— Task to complete —
An exact transcription of all the records, free of pictures, is the expected answer.

— Data to examine —
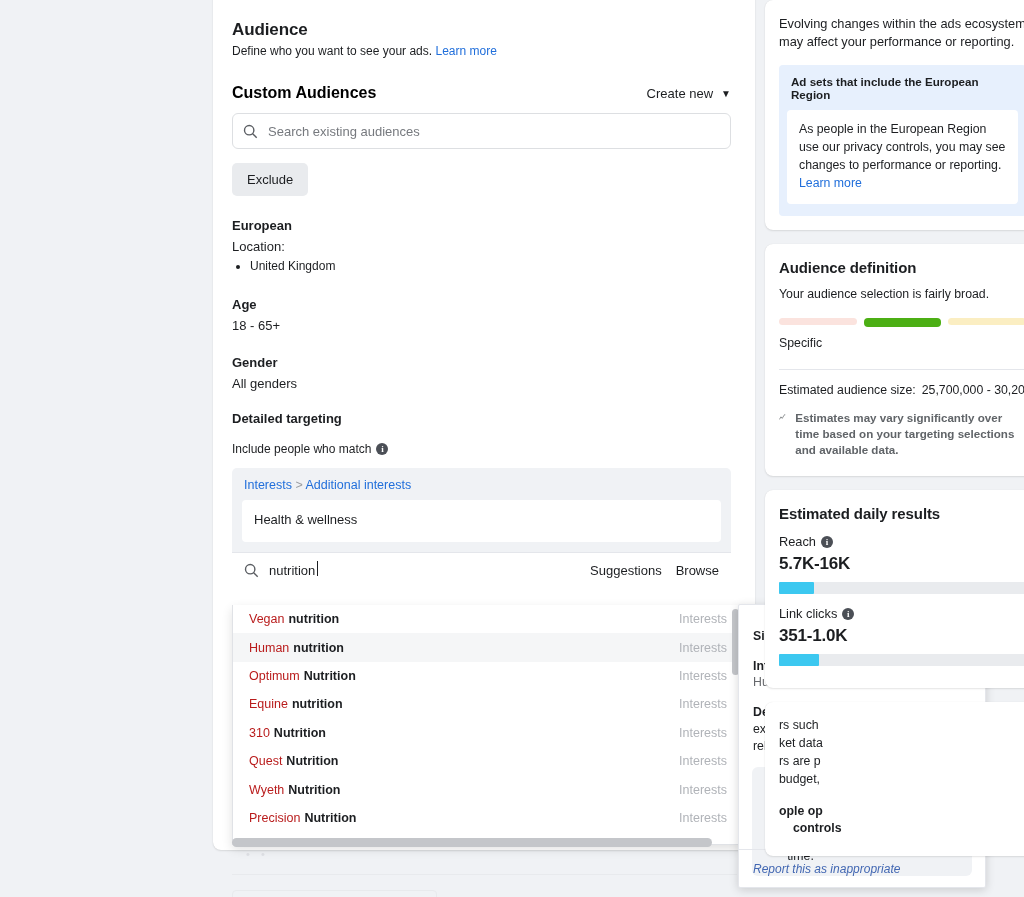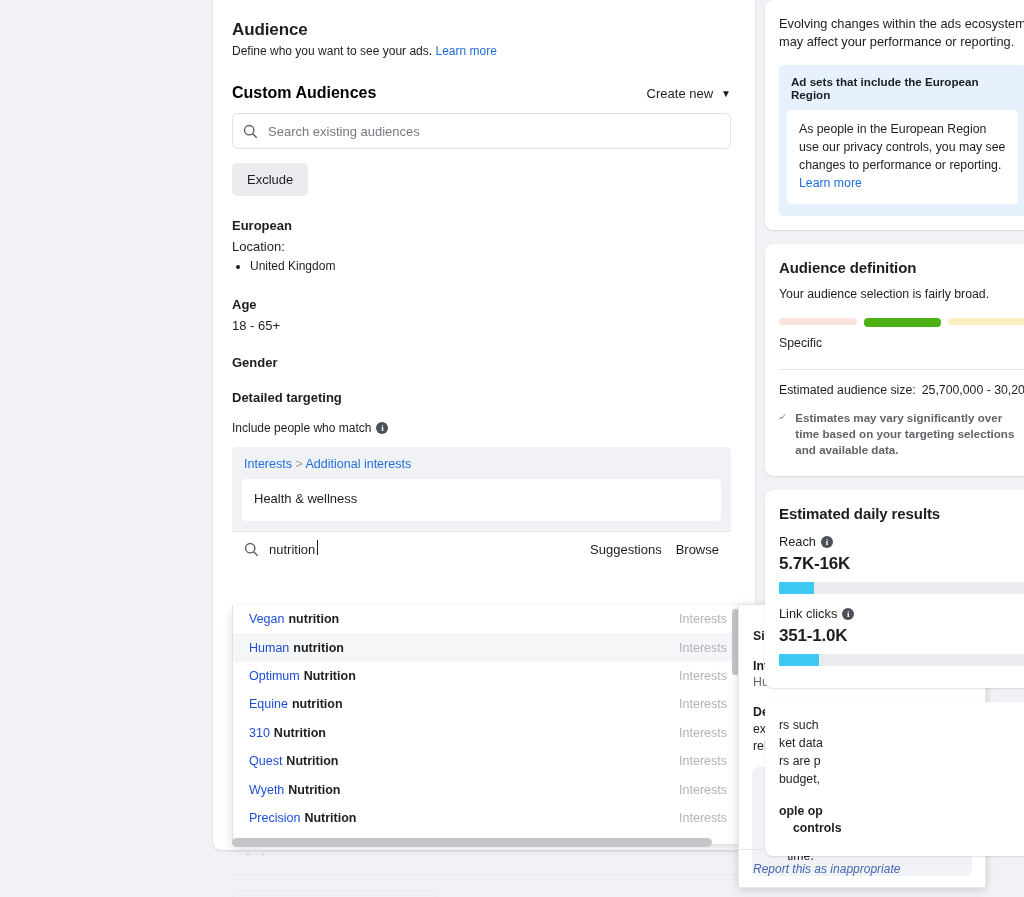--- a/index.html
+++ b/index.html
@@ -106,21 +106,21 @@
     position:absolute; left: 232px; top: 605px; width: 510px; height: 240px;
     background:#fff; border:1px solid #e0e2e6; border-top:none;
     box-shadow: 0 4px 10px rgba(0,0,0,.12);
     overflow:hidden;
   }
   .sugg-item {
     height: 28.4px; display:flex; align-items:center; padding: 0 14px 0 16px;
     font-size: 12.5px; cursor:pointer;
   }
   .sugg-item.hl { background:#f5f6f7;text-align:center; }
-  .sugg-item .pre { color:#1d4ed8; }
+  .sugg-item .pre { color:#b91c1c; }
   .sugg-item .mat { color:#1c1e21; font-weight:bold; margin-left:4px; }
   .sugg-item .cat { margin-left:auto; color:#b0b3b8; font-size:12.5px; }
   .v-track {
     position:absolute; right: 2px; top: 2px; width: 7px; height: 232px; background:#fff;
   }
   .v-thumb {
     position:absolute; right: 2px; top: 4px; width: 7px; height: 66px;
     background:#c4c6ca; border-radius: 4px;
   }
   .h-scroll {
@@ -240,20 +240,21 @@
         </ul>
       </div>
 
       <div class="blk">
         <div class="blk-h">Age</div>
         <div class="blk-t">18 - 65+</div>
       </div>
 
       <div class="blk">
         <div class="blk-h">Gender</div>
+        <div class="blk-t">All genders</div>
       </div>
 
       <div class="blk" style="margin-top:20px;">
         <div class="blk-h">Detailed targeting</div>
         <div class="inc-match">
           <span>Include people who match</span>
           <span class="i-dot">i</span>
         </div>
 
         <div class="dt-box">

— Reply to the exercise —
--- a/index.html
+++ b/index.html
@@ -106,21 +106,21 @@
     position:absolute; left: 232px; top: 605px; width: 510px; height: 240px;
     background:#fff; border:1px solid #e0e2e6; border-top:none;
     box-shadow: 0 4px 10px rgba(0,0,0,.12);
     overflow:hidden;
   }
   .sugg-item {
     height: 28.4px; display:flex; align-items:center; padding: 0 14px 0 16px;
     font-size: 12.5px; cursor:pointer;
   }
   .sugg-item.hl { background:#f5f6f7;text-align:center; }
-  .sugg-item .pre { color:#1d4ed8; }
+  .sugg-item .pre { color:#b91c1c; }
   .sugg-item .mat { color:#1c1e21; font-weight:bold; margin-left:4px; }
   .sugg-item .cat { margin-left:auto; color:#b0b3b8; font-size:12.5px; }
   .v-track {
     position:absolute; right: 2px; top: 2px; width: 7px; height: 232px; background:#fff;
   }
   .v-thumb {
     position:absolute; right: 2px; top: 4px; width: 7px; height: 66px;
     background:#c4c6ca; border-radius: 4px;
   }
   .h-scroll {
@@ -240,20 +240,21 @@
         </ul>
       </div>
 
       <div class="blk">
         <div class="blk-h">Age</div>
         <div class="blk-t">18 - 65+</div>
       </div>
 
       <div class="blk">
         <div class="blk-h">Gender</div>
+        <div class="blk-t">All genders</div>
       </div>
 
       <div class="blk" style="margin-top:20px;">
         <div class="blk-h">Detailed targeting</div>
         <div class="inc-match">
           <span>Include people who match</span>
           <span class="i-dot">i</span>
         </div>
 
         <div class="dt-box">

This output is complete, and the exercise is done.